Conclusively, now we have a placeholder available where we can write our Selenium test cases. The next step is to include the various libraries provided by “Selenium WebDriver ” in the newly created project. Let’s how we can consist of the Selenium WebDriver libraries in a project in Eclipse?
How to add Selenium WebDriver Jars to the project?
To include any of the Java libraries in the Eclipse projects, the same need to have in the Build Path of Eclipse. Following the same, the Selenium WebDriver libraries also need to be included in the “Build Path ” of Eclipse. As we have already downloaded the Selenium WebDriver, We can include those Selenium WebDriver Jar files into the Eclipse project by following the steps as mentioned below:
1. Firstly, either Right-click on the project ‘DemoQA‘ > Build Path > Configure Build Path
Right-click on the project “DemoQA” and click on the “Properties ” option to open the “Project Properties Wizard ” of Eclipse:
2. Secondly, as “Selenium WebDriver ” is an external library for the project, so we need to add the “Selenium WebDriver ” dependencies as “External JARs“.
- First, select the “Java Build Path” (as shown by marker 1) in the left panel, if it is not auto-selected.
- After that, click on the “Libraries” tab, as shown by marker 2.
- Finally, click on the “Add External JARs” button, as shown by marker 3.

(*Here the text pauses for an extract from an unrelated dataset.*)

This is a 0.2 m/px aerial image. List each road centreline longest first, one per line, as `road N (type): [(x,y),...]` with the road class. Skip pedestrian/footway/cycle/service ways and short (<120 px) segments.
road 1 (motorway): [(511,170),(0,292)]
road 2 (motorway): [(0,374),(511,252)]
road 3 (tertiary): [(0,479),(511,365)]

3. Thirdly, browse to the folder where you have extracted all the Selenium WebDriver jar files. As we are using “Selenium -4 “, so we will be adding all the jar files provided by “Selenium 4.0.0 -alpha “. Consequently, it is as shown below:
As we can see in the above screenshot, few Selenium WebDriver jar files are directly under the “selenium-java-4.0.0-alpha ” folder. Similarly, a few of them are under the “libs ” folder inside “selenium-java-4.0.0-alpha “. Moreover, we need to add all of them using the option of “Add External JARs“.
4. Lastly, once you finish adding all the “JAR ” files, click on the button “Apply and Close”. It will show all the JAR files in the “Project Explorer ” window under the “Referenced Libraries ” folder as shown below:
The configuration of the Selenium WebDriver jars is now complete. Conclusively, you are all set to write your first test script using Selenium WebDriver in Eclipse.
- For writing a test script in Eclipse, we will need to create a Project, package, and a class in Eclipse.
- Also, all the third-party libraries should be present in the Build Path of Eclipse to access their functionality in the current project.
- Additionally, Selenium WebDriver provides a set of jar files that need to include in the Build Path of Eclipse.
- Moreover, once the Selenium WebDriver libraries are available in the Build Path, you can access all the functionalities of Selenium WebDriver in your current Project.